Here are reproducible codes:
import pandas as pd
# Outer is entity, inner is time
entity = list(map(chr,range(65,91)))
time = list(pd.date_range('1-1-2014',freq='A', periods=4))
index = pd.MultiIndex.from_product([entity, time])
df = pd.DataFrame(np.random.randn(26*4, 2),index=index, columns=['y','x'])
from linearmodels.panel import PanelOLS
mod = PanelOLS(df.y, df.x, entity_effects=True)

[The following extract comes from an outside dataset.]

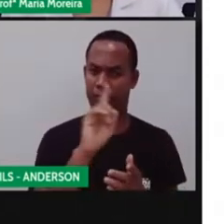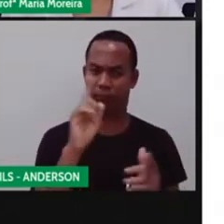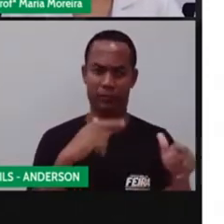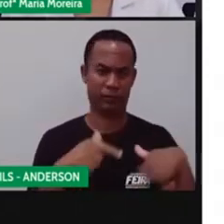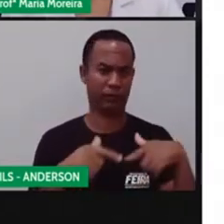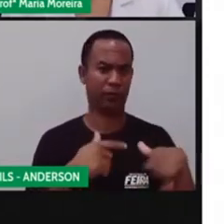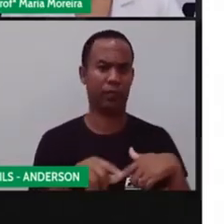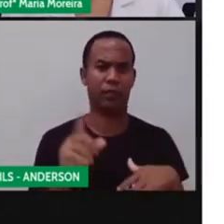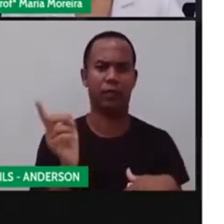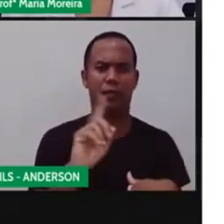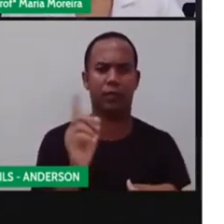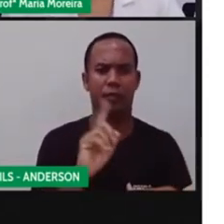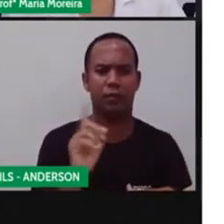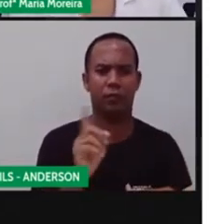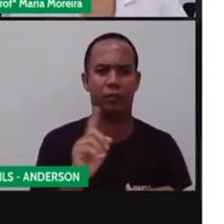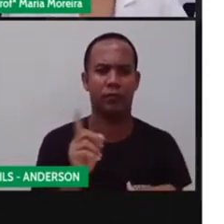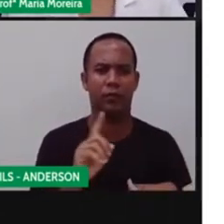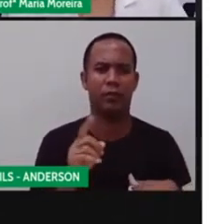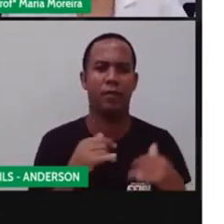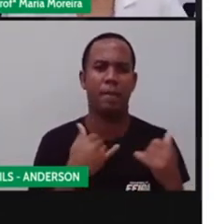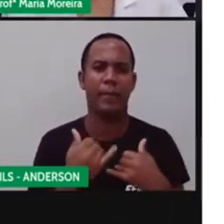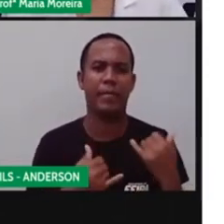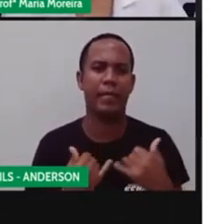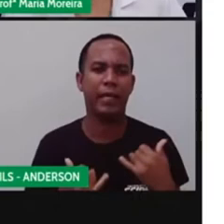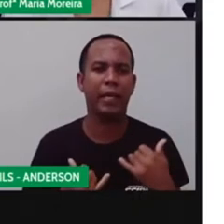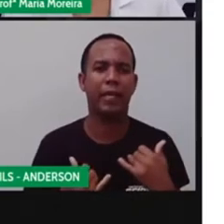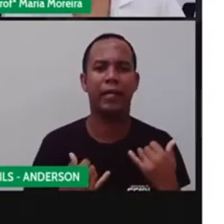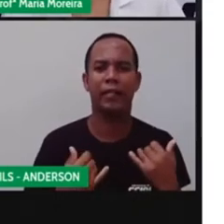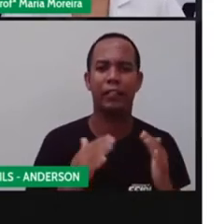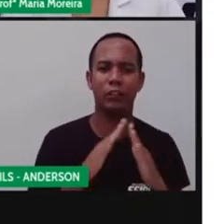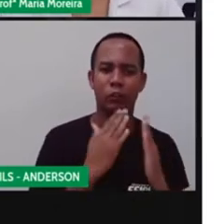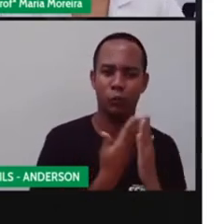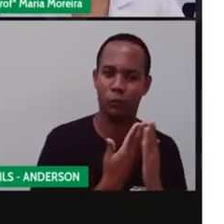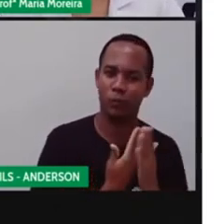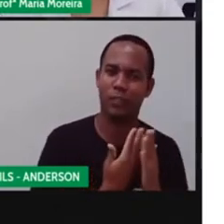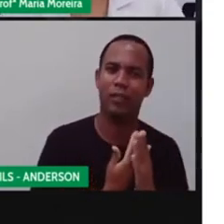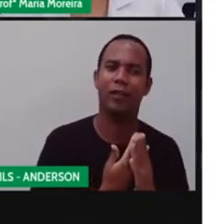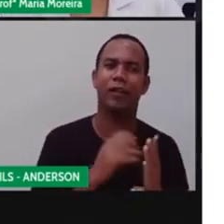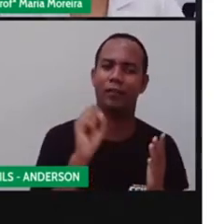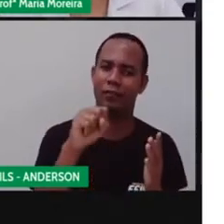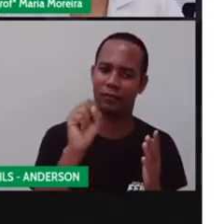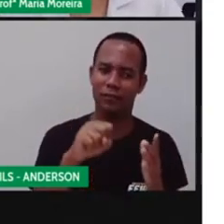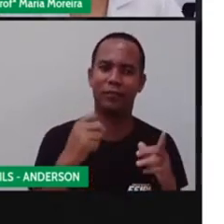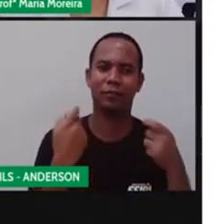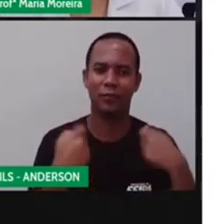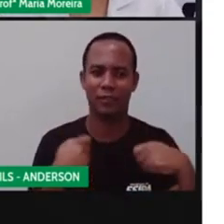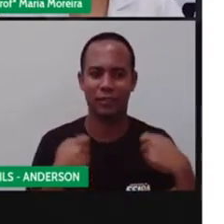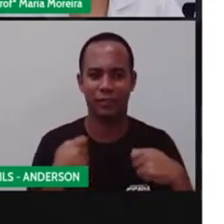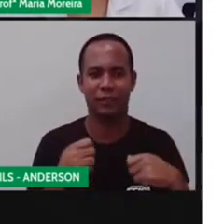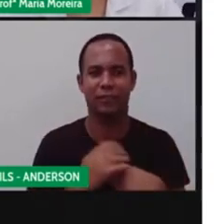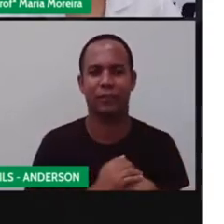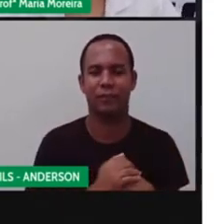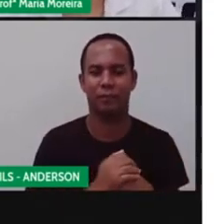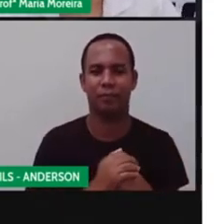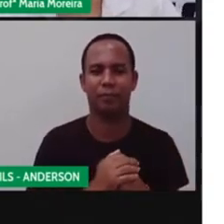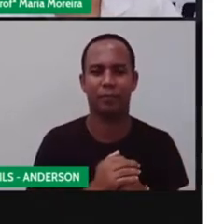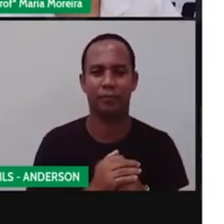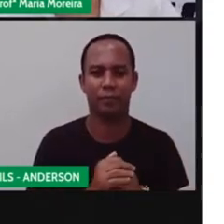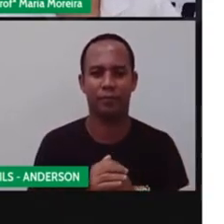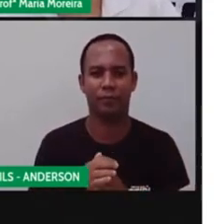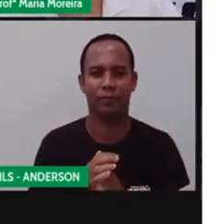ela tem que estudar, descansar e brincar. São direitos, e elas precisam de tempo pra isso.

res = mod.fit(cov_type='clustered', cluster_entity=True)
print(res)
This yields result of
-0.1425 and
0.1396 for parameter estimation and SE estimation.
df = df.reset_index()
lm = smf.ols('y ~ x - 1 + C(level_0)', df).fit(cov_type='cluster', cov_kwds={'groups': df['level_0']})
print(lm.params['x'], lm.bse['x'])
This yields results of -0.14249279008084645 and 0.16390753835717325, which are not even close for the SE estimated values.
partial answer
statsmodels cluster robust standard errors have an "use_correction" option which makes the standard errors very close but still different.
I am using a random seed for reproducibility
np.random.seed(9865378)And linearmodels has a
auto_df=Falsefit option that brings it's standard errors close to those of statsmodels default at 2 decimals.